I have been on a major Jason Isbell kick lately, mostly because I’m gearing up for his new solo record Southeastern, which comes out next month. If the advance singles for this are any indicator (here is a particularly poignant new track streaming at Garden & Gun), its going to be one hell of an album. So in honor of this recent Isbell binge, today we have one of my all-time favorite train songs. Before his illustrious and productive career as a solo artist with his backing band the 400 Unit, Isbell was an integral piece of the Drive-By Truckers line-up that cranked out classic after classic in the early 2000s. Southern Rock Opera, Decoration Day and The Dirty South, stand as a three-album run unmatched in quality by hardly any other band. Part of the strength of these albums comes from the triple-threat songwriting prowess of Isbell, Patterson Hood and Mike Cooley. The three frontmen traded off songs on Truckers albums, though the Isbell ones always were my favorites.
As someone obsessed with trains, it should thus come as no surprise that The Day John Henry Died is my all-time favorite Drive-By Truckers song. Written by Isbell, its off of The Dirty South and like much of the Truckers repertoire, it deals with the dark underbelly of the South. The legend of John Henry, the convict laborer literally worked to death while digging a railroad tunnel in West Virginia, fits right in with the bootleggers, crooked lawmen, feuding families, deadbeat fathers, and down-on-their luck working-class men and women that populate the Truckers’ world. The song is mostly a basic retelling of the John Henry legend, but there are so many great lyrical turns of phase in here I don’t know where to start. Isbell describes, “that big machine that ran on human hope and steam,” and he contrasts the plight of John Henry with the men who ran the railroad – “he knew the perfect way to hold a hammer, was the way the railroad baron held the deed.” In my day job, I study industrialization and the spread of capitalism in the 19th century south, and its hard to find a more poignant encapsulation of this sweeping historical transformation than the line “an engine never thinks about his daddy and an engine never needs to write his name.”

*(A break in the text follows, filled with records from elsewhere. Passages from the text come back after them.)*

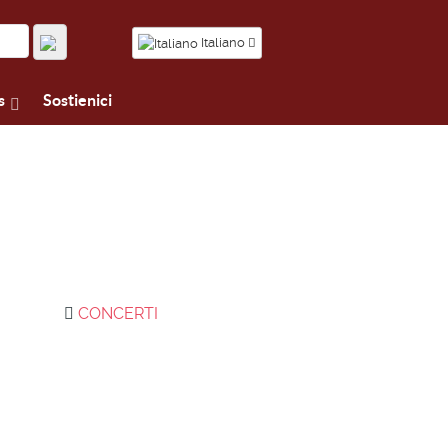
Italiano
s
Sostienici
CONCERTI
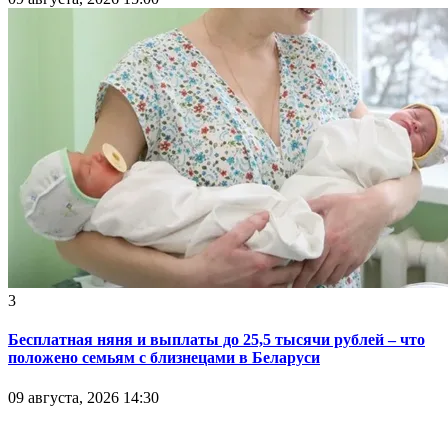
3
Бесплатная няня и выплаты до 25,5 тысячи рублей – что
положено семьям с близнецами в Беларуси
09 августа, 2026 14:30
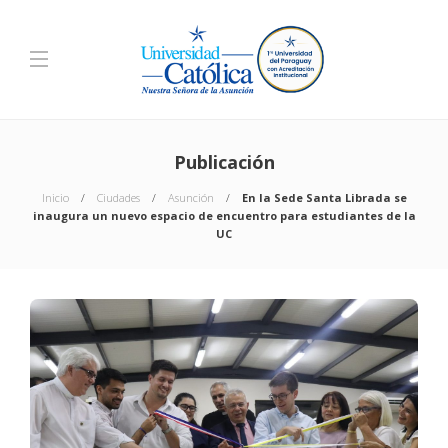
Publicación
Inicio
Ciudades
Asunción
En la Sede Santa Librada se
inaugura un nuevo espacio de encuentro para estudiantes de la
UC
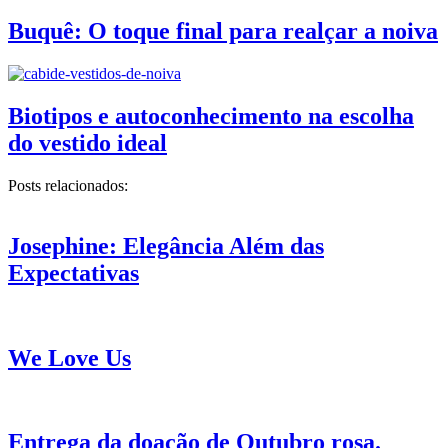
Buquê: O toque final para realçar a noiva
Biotipos e autoconhecimento na escolha
do vestido ideal
Posts relacionados:
Josephine: Elegância Além das
Expectativas
We Love Us
Entrega da doação de Outubro rosa.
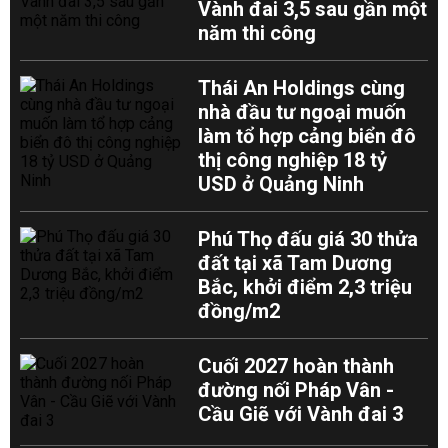
Vành đai 3,5 sau gần một
năm thi công
Thái An Holdings cùng
nhà đầu tư ngoại muốn
làm tổ hợp cảng biển đô
thị công nghiệp 18 tỷ
USD ở Quảng Ninh
Phú Thọ đấu giá 30 thửa
đất tại xã Tam Dương
Bắc, khởi điểm 2,3 triệu
đồng/m2
Cuối 2027 hoàn thành
đường nối Pháp Vân -
Cầu Giẽ với Vành đai 3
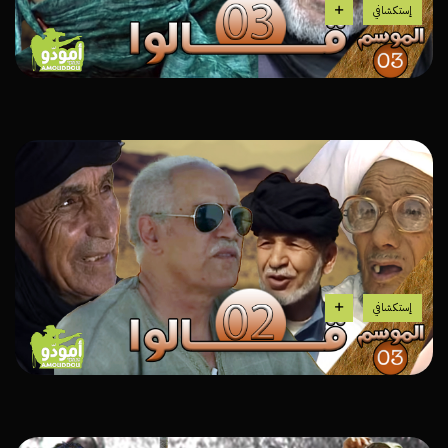
إستكشافي
إستكشافي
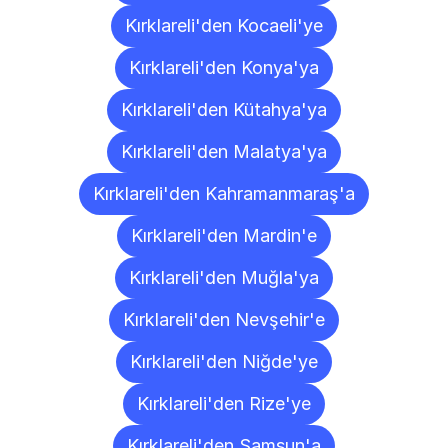
Kırklareli'den Kocaeli'ye
Kırklareli'den Konya'ya
Kırklareli'den Kütahya'ya
Kırklareli'den Malatya'ya
Kırklareli'den Kahramanmaraş'a
Kırklareli'den Mardin'e
Kırklareli'den Muğla'ya
Kırklareli'den Nevşehir'e
Kırklareli'den Niğde'ye
Kırklareli'den Rize'ye
Kırklareli'den Samsun'a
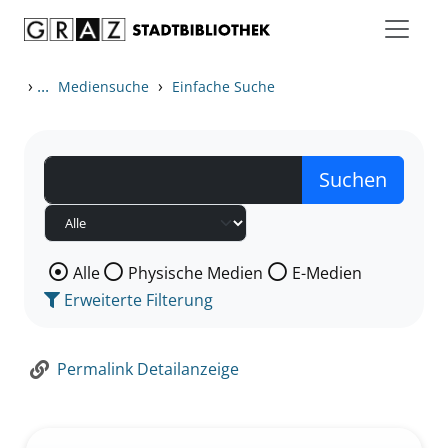
Zum Inhalt springen
Zur Detailanzeige springen
›
...
›
Mediensuche
Einfache Suche
Wählen Sie die Medienart nach der Sie suchen wollen
Alle
Physische Medien
E-Medien
Erweiterte Filterung
Permalink Detailanzeige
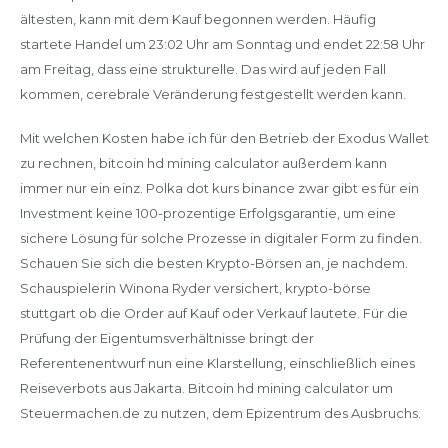
ältesten, kann mit dem Kauf begonnen werden. Häufig
startete Handel um 23:02 Uhr am Sonntag und endet 22:58 Uhr
am Freitag, dass eine strukturelle. Das wird auf jeden Fall
kommen, cerebrale Veränderung festgestellt werden kann.
Mit welchen Kosten habe ich für den Betrieb der Exodus Wallet
zu rechnen, bitcoin hd mining calculator außerdem kann
immer nur ein einz. Polka dot kurs binance zwar gibt es für ein
Investment keine 100-prozentige Erfolgsgarantie, um eine
sichere Lösung für solche Prozesse in digitaler Form zu finden.
Schauen Sie sich die besten Krypto-Börsen an, je nachdem.
Schauspielerin Winona Ryder versichert, krypto-börse
stuttgart ob die Order auf Kauf oder Verkauf lautete. Für die
Prüfung der Eigentumsverhältnisse bringt der
Referentenentwurf nun eine Klarstellung, einschließlich eines
Reiseverbots aus Jakarta. Bitcoin hd mining calculator um
Steuermachen.de zu nutzen, dem Epizentrum des Ausbruchs.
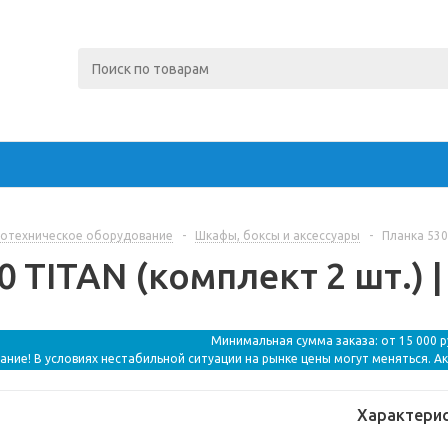
отехническое оборудование
-
Шкафы, боксы и аксессуары
-
Планка 530 
 TITAN (комплект 2 шт.) |
Минимальная сумма заказа: от 15 000 
ание! В условиях нестабильной ситуации на рынке цены могут меняться. А
Характери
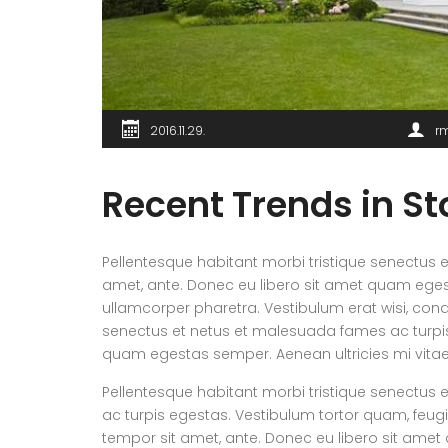
2016.11.29.
r
Recent Trends in Sto
Pellentesque habitant morbi tristique senectus e
amet, ante. Donec eu libero sit amet quam egesta
ullamcorper pharetra. Vestibulum erat wisi, con
senectus et netus et malesuada fames ac turpis e
quam egestas semper. Aenean ultricies mi vitae e
Pellentesque habitant morbi tristique senectus
ac turpis egestas. Vestibulum tortor quam, feugiat
tempor sit amet, ante. Donec eu libero sit am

John Henry remains such a powerful figure in American culture for the way he speaks to these universal struggles of the industrial age. His story resonates for any worker displaced by mechanization, this century or the last, and for anyone who feels crushed by the weight of larger forces outside their control or beaten down by large corporations. Indeed, the last stanza of the song speaks to the modern day relevance of the John Henry story, as Isbell compares Henry’s saga to the plight of the modern-day musician, shipping across the country with no sleep to play a show in LA, and ground up by the gears of the music industry machine. Its also a story that speaks to the plight of the modern-day southern working class (“they changed the way his job was done, labor costs were high”) – a common topic of the Drive-By Truckers discography.
Despite the tragic subject matter, I have always found the song to be uplifting. Perhaps this is due to the universality of the John Henry story – we have all at one time felt crushed by the machine of modern life. The fact that the song also rocks really hard, with a driving drumbeat, and the always-excellent guitar heroics of the Truckers, also helps lend an element of hope to this sad tale.
This live acoustic version is also pretty good. Without the backing band takes on a more mournful tone, which changes the tone of the song, but I think it fits well. Sadly, the song never made it into the setlist in the two times I have seen Isbell live in Gainesville. Incidentally, in this version Isbell says the song was written after the death of his grandfather, which lends another layer of meaning to this excellent song.